WELL, anyway, today was my third day of work. First day was nervous of cos, new environment, new people. It’s alright by today, I have nice colleagues, I am the third female in the office, and youngest too. I get a little sleepy by the middle of the day but I suppose I will get used to it. It is just extremely quiet in the office, no one plays music and people rarely talk..rarely taking small breaks in between. I have been doing mostly layout works, follow up and touch ups on different projects.
The thing that bugged me most was what time I am suppose to turn up for work. See, my boss asked me to start work at 10am on my first day. So when he did not mention anything about time in and time out, I suppose to start at 10am everyday. I have been arriving around 9.45, 9.50am and I have noticed, everyone is already doing their work when I arrive. And the fact that I don’t see much people going in to their office at 10am in my buildings kind of made me nervous.

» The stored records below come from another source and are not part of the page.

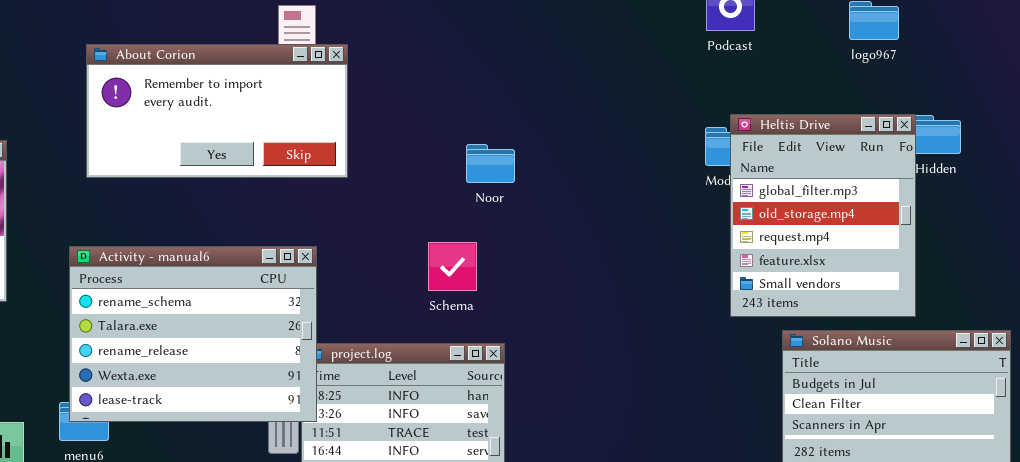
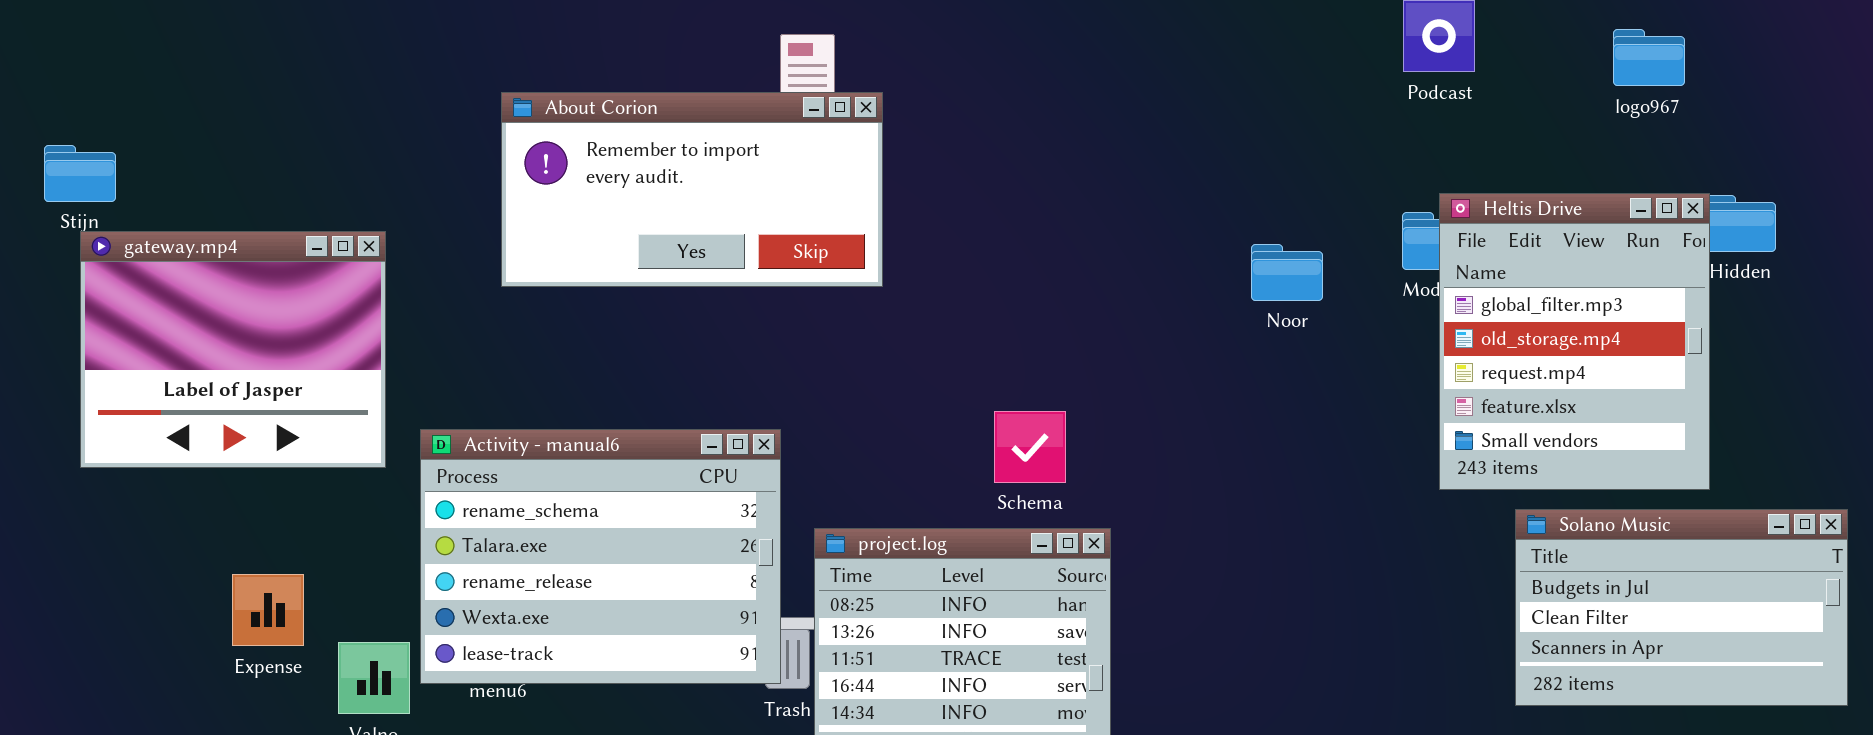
Noor: [466,144,515,183] -> [1251,244,1323,301], moved
Schema: [428,242,477,291] -> [994,411,1066,483], moved
Activity - manual6: [69,246,317,422] -> [420,429,781,684], moved

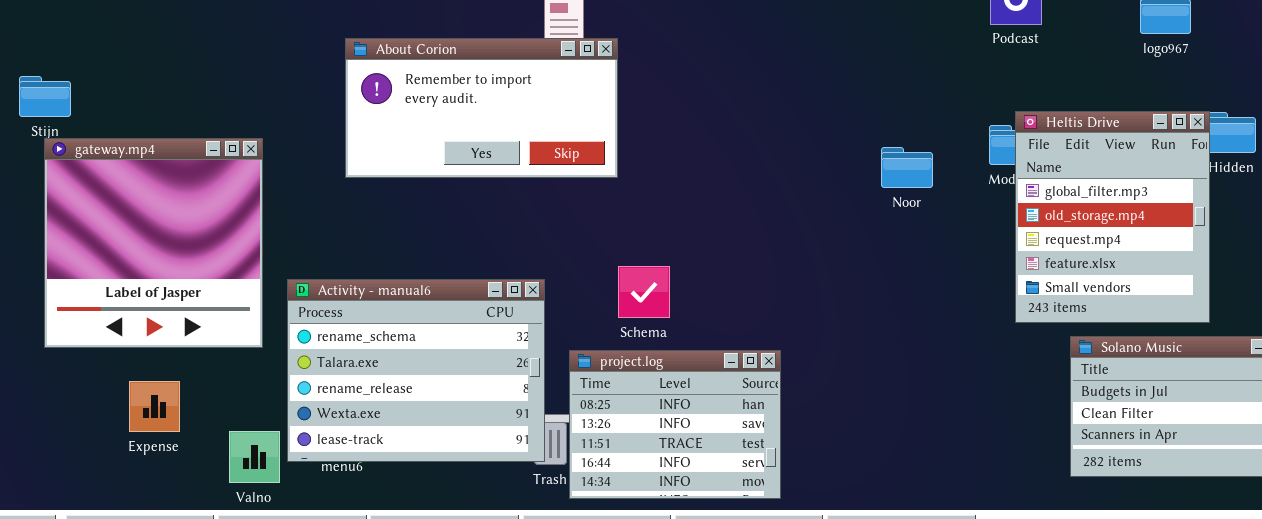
gateway.mp4: [80,231,386,468] -> [44,138,263,348], resized
Schema: [994,411,1066,483] -> [618,266,670,318], moved
Expense: [232,574,304,646] -> [129,381,180,432], moved

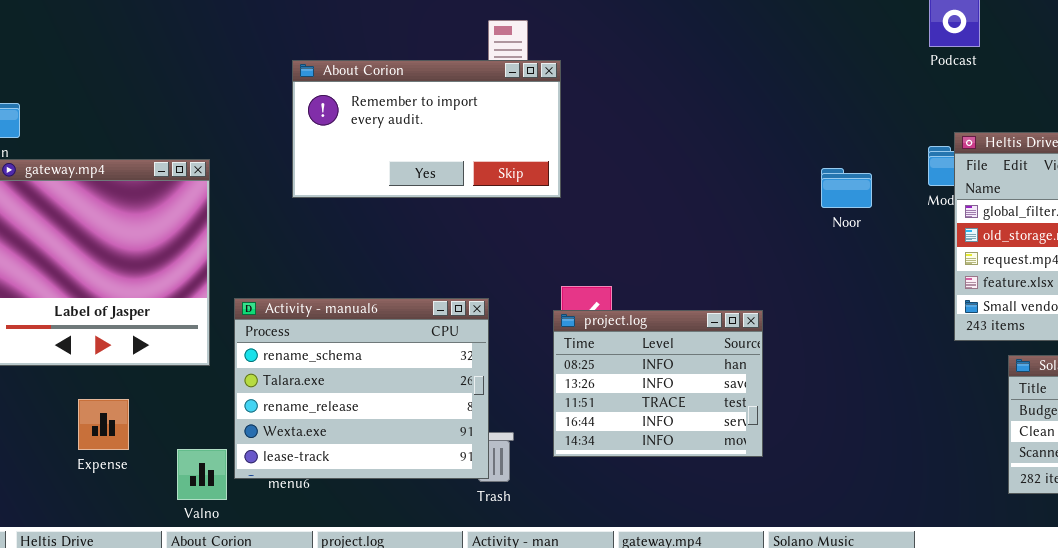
project.log: [569,350,781,499] -> [553,310,763,457], moved

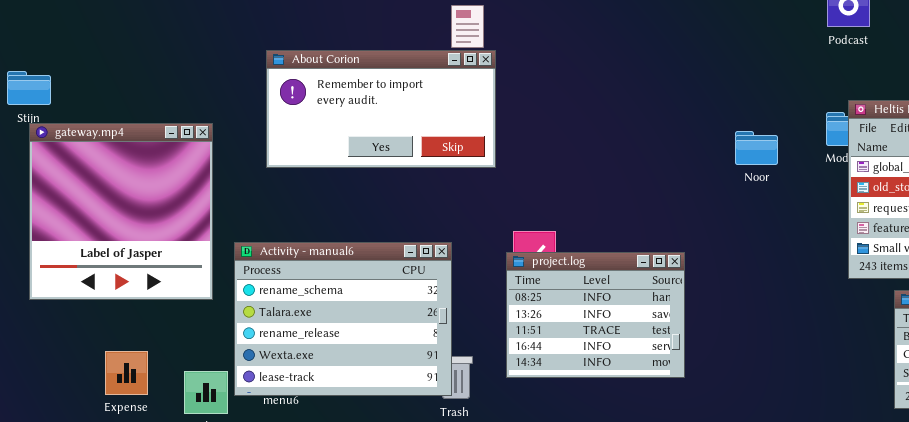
About Corion: [292,60,561,198] -> [266,50,496,168], moved
Expense: [78,399,129,450] -> [105,351,148,395], moved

My creative/art director (sorry can’t remember which post he is) briefed me in the morning about some stuff and before we wrapped up, he asked me any questions. I wanted to ask him about what time I should turn up each morning but figured out it was too embarrassing to ask so I will just ask my female colleague (my first friend) later during lunch. And before we left the table, he whispered “and try to come before 9.30am”.
Well, good. That was quite embarrassing. My other collegue later told me over lunch that my boss asked where was I this morning before I arrived. And asked the other collegues why am I not told what time to come..the way she told me, it didn’t sound like any major upsetting of my boss, more like a casual conversation. I rarely see my boss because he’s always in his office.
Well yes, that’s the work story so far. I feel I have been performing alright, didn’t screw up anything that can cause me to be dropped from confirmation.
I just wish for a faster computer and a bigger screen. I shouldn’t be complain now actually.
People have been asking me how’s working life and do I feel like a real adult now. Well yes kind of. Looking at the daily AM and PM rush hour of people do makes me feel older.
Had dinner with Zain today! We had Canelé at Lido! We were so full, we were complaining how bloated and how we are ready to dash into the toilet once we get home.
Not going into details, I should go sleep now..feeling the tiredness of a full-time job already.